* Exercise details
Below are some records; copy each line in them that contains "feDisplacementMap".

* Task material
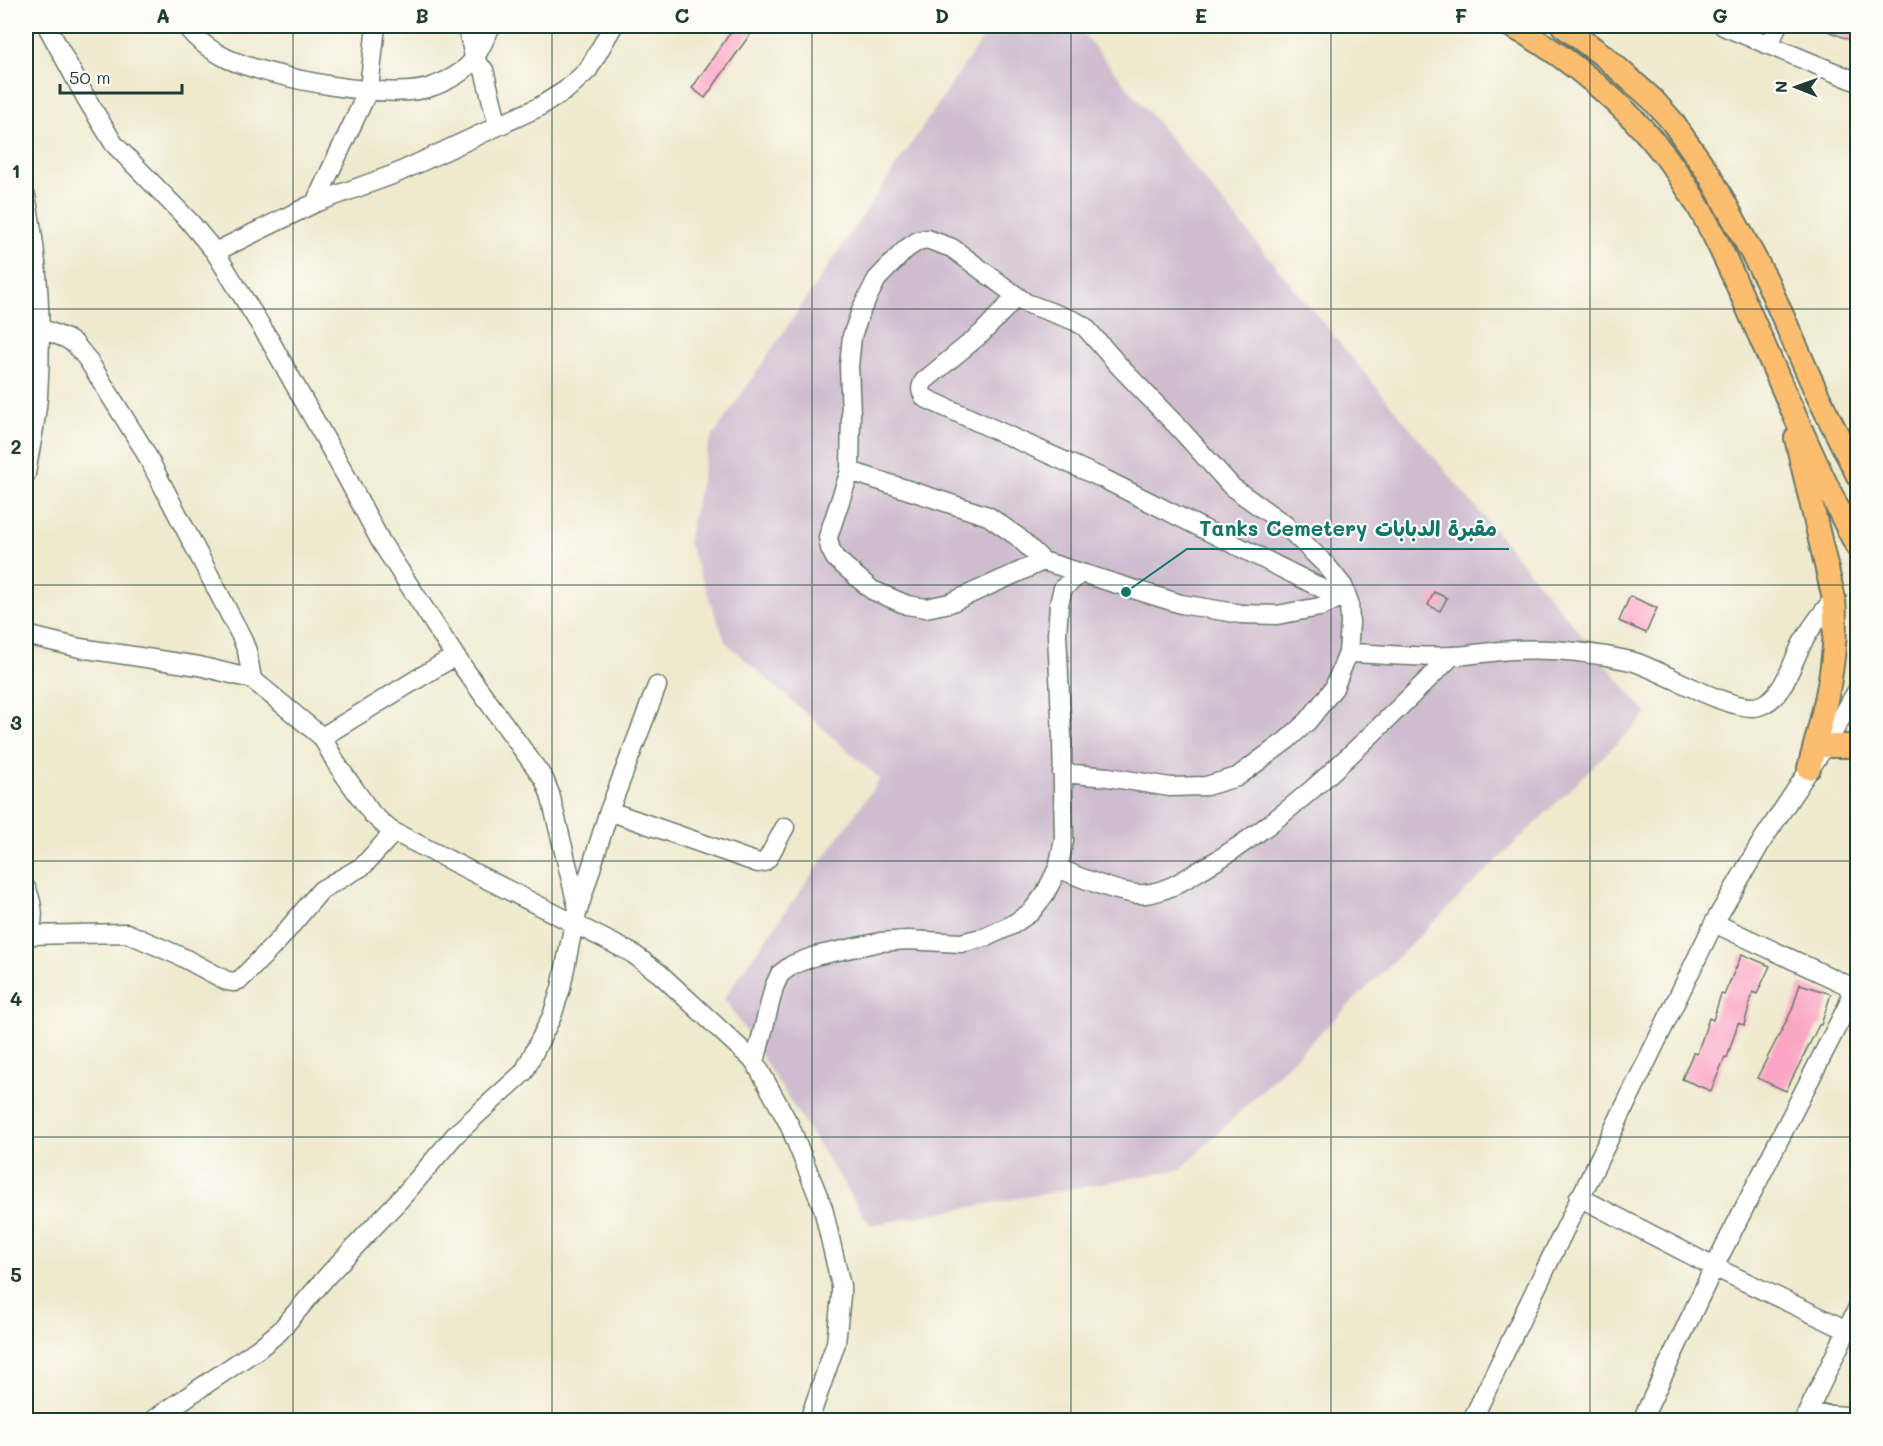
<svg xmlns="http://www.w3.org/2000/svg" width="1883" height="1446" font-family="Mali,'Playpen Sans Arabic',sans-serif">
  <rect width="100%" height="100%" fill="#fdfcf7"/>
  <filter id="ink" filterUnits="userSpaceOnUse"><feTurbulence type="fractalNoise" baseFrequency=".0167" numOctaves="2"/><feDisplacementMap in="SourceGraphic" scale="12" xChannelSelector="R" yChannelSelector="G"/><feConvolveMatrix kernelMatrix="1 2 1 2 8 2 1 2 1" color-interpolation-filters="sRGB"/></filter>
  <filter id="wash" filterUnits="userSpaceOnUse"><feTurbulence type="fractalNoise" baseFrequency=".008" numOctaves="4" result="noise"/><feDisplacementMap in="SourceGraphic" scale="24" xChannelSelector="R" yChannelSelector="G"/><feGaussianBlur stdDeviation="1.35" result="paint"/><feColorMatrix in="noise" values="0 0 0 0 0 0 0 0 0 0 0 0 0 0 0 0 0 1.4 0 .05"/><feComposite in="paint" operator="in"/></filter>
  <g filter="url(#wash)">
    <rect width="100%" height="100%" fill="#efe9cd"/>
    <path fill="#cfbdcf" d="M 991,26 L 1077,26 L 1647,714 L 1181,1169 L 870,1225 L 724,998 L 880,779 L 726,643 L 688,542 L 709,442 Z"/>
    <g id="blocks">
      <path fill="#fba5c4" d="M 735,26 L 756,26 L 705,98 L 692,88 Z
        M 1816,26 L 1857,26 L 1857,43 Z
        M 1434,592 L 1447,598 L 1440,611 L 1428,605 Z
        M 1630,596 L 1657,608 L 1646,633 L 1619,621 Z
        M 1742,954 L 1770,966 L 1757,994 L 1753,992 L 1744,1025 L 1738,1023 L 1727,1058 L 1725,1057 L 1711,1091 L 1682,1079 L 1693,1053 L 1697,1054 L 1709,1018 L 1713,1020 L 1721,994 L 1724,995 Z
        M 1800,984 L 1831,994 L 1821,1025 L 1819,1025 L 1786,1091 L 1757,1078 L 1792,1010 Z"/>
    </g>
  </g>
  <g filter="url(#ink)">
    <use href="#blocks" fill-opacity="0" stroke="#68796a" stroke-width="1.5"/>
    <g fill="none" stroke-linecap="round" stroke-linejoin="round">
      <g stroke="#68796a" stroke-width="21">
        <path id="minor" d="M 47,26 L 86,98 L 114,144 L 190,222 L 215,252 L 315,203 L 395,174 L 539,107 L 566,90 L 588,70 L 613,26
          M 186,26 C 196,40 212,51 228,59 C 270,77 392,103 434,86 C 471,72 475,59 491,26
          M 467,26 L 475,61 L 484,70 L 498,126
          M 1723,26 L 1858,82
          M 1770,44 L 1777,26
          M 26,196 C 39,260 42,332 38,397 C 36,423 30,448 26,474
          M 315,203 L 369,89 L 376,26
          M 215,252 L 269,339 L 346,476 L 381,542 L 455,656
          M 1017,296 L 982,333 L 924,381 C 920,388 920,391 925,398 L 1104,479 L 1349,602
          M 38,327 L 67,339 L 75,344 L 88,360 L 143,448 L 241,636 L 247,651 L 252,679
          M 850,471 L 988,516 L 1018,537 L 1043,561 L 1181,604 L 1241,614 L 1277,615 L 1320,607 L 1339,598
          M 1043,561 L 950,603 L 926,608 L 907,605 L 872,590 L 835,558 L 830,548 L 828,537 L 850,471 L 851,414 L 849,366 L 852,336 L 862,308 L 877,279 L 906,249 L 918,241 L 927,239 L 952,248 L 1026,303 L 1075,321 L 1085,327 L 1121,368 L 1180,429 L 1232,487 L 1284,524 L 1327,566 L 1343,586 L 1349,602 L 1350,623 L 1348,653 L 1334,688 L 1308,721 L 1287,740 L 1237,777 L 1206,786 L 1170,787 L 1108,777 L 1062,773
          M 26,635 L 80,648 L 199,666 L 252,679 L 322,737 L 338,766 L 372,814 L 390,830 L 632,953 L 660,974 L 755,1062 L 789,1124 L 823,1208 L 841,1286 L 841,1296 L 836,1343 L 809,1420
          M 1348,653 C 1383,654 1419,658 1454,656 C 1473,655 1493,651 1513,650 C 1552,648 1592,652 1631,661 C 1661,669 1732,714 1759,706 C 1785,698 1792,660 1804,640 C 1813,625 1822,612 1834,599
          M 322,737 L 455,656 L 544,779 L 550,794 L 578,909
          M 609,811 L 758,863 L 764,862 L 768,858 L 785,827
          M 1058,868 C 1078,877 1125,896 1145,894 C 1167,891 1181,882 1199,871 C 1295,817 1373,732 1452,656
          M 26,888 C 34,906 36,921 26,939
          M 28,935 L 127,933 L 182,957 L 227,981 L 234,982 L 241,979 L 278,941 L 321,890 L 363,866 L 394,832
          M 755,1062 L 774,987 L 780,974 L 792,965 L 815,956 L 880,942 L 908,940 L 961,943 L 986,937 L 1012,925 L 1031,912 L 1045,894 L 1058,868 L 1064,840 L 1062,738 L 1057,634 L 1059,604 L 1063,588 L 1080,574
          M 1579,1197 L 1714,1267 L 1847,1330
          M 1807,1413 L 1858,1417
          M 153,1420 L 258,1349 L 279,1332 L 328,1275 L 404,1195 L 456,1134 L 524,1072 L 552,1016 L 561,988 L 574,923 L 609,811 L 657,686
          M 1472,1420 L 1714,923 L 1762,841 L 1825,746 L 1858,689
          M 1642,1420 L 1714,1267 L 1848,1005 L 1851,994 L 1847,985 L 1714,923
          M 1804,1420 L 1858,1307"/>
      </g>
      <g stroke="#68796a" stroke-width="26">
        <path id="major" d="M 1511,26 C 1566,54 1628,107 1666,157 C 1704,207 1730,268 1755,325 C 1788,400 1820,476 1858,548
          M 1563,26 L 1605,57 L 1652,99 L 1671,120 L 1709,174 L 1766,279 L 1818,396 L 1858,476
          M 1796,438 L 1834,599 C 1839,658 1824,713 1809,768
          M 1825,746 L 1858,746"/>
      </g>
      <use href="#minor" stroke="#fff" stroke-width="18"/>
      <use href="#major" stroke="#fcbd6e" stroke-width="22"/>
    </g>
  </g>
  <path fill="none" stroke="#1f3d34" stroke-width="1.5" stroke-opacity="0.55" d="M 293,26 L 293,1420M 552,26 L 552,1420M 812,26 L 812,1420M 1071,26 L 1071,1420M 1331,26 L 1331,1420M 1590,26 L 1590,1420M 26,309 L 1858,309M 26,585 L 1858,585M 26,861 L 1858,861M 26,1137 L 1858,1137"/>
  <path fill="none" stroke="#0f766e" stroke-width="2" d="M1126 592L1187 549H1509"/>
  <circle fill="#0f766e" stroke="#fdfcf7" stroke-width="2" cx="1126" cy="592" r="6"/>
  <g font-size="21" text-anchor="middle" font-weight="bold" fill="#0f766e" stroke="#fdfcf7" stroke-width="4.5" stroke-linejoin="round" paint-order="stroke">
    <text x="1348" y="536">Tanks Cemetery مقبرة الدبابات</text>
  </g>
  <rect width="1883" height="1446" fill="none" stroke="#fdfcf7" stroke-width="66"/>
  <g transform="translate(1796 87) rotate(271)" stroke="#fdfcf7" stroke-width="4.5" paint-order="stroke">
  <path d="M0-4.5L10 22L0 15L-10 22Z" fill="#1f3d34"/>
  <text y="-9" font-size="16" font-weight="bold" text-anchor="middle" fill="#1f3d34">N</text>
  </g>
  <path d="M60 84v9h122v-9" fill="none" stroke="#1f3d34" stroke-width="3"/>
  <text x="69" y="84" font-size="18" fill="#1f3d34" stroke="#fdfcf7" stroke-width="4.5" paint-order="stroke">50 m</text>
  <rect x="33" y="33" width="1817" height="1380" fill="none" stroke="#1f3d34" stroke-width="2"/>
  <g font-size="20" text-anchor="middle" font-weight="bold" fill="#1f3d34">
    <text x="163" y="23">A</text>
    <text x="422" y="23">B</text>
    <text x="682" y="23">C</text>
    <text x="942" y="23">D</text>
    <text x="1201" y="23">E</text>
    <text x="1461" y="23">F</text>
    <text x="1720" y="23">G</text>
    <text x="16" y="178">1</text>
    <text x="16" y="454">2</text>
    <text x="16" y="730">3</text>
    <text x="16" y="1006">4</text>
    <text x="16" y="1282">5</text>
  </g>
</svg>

* Answer to this problem
  <filter id="ink" filterUnits="userSpaceOnUse"><feTurbulence type="fractalNoise" baseFrequency=".0167" numOctaves="2"/><feDisplacementMap in="SourceGraphic" scale="12" xChannelSelector="R" yChannelSelector="G"/><feConvolveMatrix kernelMatrix="1 2 1 2 8 2 1 2 1" color-interpolation-filters="sRGB"/></filter>
  <filter id="wash" filterUnits="userSpaceOnUse"><feTurbulence type="fractalNoise" baseFrequency=".008" numOctaves="4" result="noise"/><feDisplacementMap in="SourceGraphic" scale="24" xChannelSelector="R" yChannelSelector="G"/><feGaussianBlur stdDeviation="1.35" result="paint"/><feColorMatrix in="noise" values="0 0 0 0 0 0 0 0 0 0 0 0 0 0 0 0 0 1.4 0 .05"/><feComposite in="paint" operator="in"/></filter>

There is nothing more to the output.